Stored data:

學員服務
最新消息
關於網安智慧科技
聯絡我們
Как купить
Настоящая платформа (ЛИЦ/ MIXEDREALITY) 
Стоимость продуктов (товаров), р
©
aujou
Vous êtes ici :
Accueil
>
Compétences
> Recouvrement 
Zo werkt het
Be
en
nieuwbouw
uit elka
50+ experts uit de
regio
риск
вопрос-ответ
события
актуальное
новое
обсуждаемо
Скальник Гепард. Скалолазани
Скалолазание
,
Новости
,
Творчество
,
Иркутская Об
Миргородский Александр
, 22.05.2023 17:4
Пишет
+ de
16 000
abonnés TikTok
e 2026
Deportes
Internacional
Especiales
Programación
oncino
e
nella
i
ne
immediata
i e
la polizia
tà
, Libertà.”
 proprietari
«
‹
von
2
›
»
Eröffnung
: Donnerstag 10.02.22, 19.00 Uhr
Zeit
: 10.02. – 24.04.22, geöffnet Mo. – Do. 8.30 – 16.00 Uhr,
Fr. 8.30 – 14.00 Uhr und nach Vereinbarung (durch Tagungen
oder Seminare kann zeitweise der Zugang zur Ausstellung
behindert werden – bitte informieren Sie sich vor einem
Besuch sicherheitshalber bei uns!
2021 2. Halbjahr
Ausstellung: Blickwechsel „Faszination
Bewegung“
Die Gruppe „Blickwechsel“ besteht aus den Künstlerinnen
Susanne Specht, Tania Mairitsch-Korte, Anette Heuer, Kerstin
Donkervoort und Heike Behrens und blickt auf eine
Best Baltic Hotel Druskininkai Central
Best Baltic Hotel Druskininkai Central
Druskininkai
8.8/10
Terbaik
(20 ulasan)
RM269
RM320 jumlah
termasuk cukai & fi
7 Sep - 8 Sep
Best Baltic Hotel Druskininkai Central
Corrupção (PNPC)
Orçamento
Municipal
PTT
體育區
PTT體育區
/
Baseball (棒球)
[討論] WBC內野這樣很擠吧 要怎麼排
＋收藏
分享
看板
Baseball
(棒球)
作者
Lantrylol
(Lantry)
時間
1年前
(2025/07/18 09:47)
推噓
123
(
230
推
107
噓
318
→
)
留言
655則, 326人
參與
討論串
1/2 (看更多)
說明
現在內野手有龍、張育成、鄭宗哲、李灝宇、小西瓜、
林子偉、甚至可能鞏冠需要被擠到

--- Task requirements ---
Output exactly the lines from the one containing "[討論] WBC內野這樣很擠吧 要怎麼排" through the last line of the entries, both ends included.

--- Result for this exercise ---
[討論] WBC內野這樣很擠吧 要怎麼排
＋收藏
分享
看板
Baseball
(棒球)
作者
Lantrylol
(Lantry)
時間
1年前
(2025/07/18 09:47)
推噓
123
(
230
推
107
噓
318
→
)
留言
655則, 326人
參與
討論串
1/2 (看更多)
說明
現在內野手有龍、張育成、鄭宗哲、李灝宇、小西瓜、
林子偉、甚至可能鞏冠需要被擠到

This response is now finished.